Diane Brown
Executive Director, Arizona PIRG
Executive Director, Arizona PIRG
Arizona PIRG Education Fund
A new report card from the Arizona PIRG Education Fund issued Arizona a failing grade for missing the opportunity to kick-start electric transportation and infrastructure through its use of funds from Volkswagen’s nearly $3 billion settlement.
After VW was caught three years ago violating emissions standards in 590,000 cars marketed as “clean diesel,” the automaker agreed to create an “Environmental Mitigation Trust” to be distributed across all 50 states (along with the District of Columbia and Puerto Rico).
After the settlement was finalized, the Arizona PIRG Education Fund released recommendations for how Arizona should allocate funds from the Environmental Mitigation Trust. To fully take advantage of the opportunity, the organization recommended using the maximum allowable amount (15 percent) to invest in electric vehicle charging infrastructure and that the remaining amount (85 percent) be spent on new, all-electric transit and school buses to replace older, outdated diesel models.
“The VW settlement money presented our state with a unique chance to accelerate electrification of school and transit buses and to invest in electric vehicle charging infrastructure,” stated Diane E. Brown, Executive Director of the Arizona PIRG Education Fund. “Instead, Arizona steered away from the opportunity to boost transportation electrification by spending VW settlement money on new diesel buses to replace older diesel buses.”
Brown mentioned that the VW settlement does not preclude states from spending the money on new diesel or compressed natural gas technology. However, the organization considered the negative health impacts caused by fossil fuels and prepared the study to focus on whether Arizona and other states used the VW settlement money to electrify transportation.
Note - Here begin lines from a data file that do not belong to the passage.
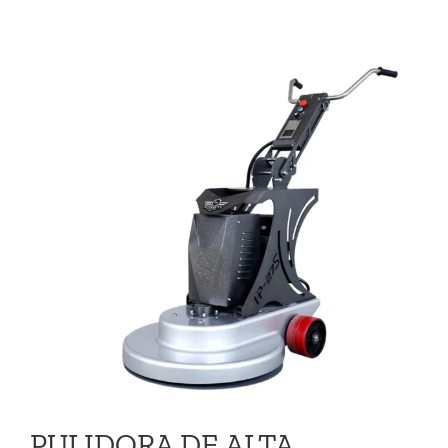
VIDEOS
CONTACTO
PULIDORA DE ALTA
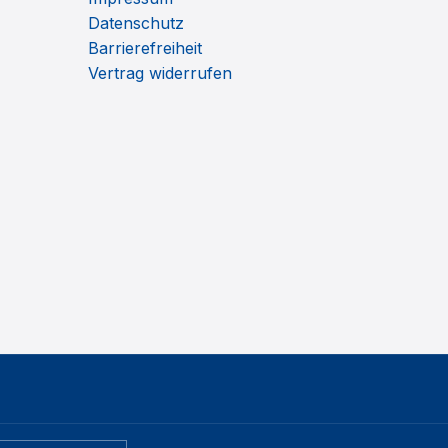
Datenschutz
Barrierefreiheit
Vertrag widerrufen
Brown also noted that although Arizona’s decision will have a net short-term emissions benefit, older diesel vehicles nearing the ends of their useful lives will need to be replaced with or without the VW settlement money. Brown said the VW money should not serve as a substitute for whatever other source of funding would have been used for those replacements; instead it should be used to make up the difference in price between a new diesel replacement and a new electric replacement.
The Arizona PIRG Education Fund scorecard highlights that the state allocated about $38 million of the state’s share of the VW settlement to replacing old, outdated diesel school buses with 330 new diesel buses. According to the scorecard, if the state either provided separate funding or required school districts to obtain funding up to the $111,000 it would cost to replace the diesel bus in normal order, and then provided an additional $119,000 per bus from the VW settlement to cover the cost difference between a diesel and electric bus, Arizona could have replaced old, outdated school buses with 309 new electric buses. If the state increased the allocation towards schools by an additional $1.3 million, it could still have replaced 330 old diesel buses, but with 330 new electric buses instead of new diesel buses. The Union of Concerned Scientists has stated that the emission reduction benefits of 330 new electric buses far outweigh the emission reduction benefits of 330 new diesel buses.
The study comes as the summertime travel season is underway. The vast majority of miles traveled are in gas-powered cars that contribute to poor air quality, asthma and other respiratory illnesses.
The study gave only 15 states a C or better for money-spending policies that increase access to electric vehicle charging and bolster electric school and transit bus fleets. Fourteen states (including Arizona) and Puerto Rico received a failing score.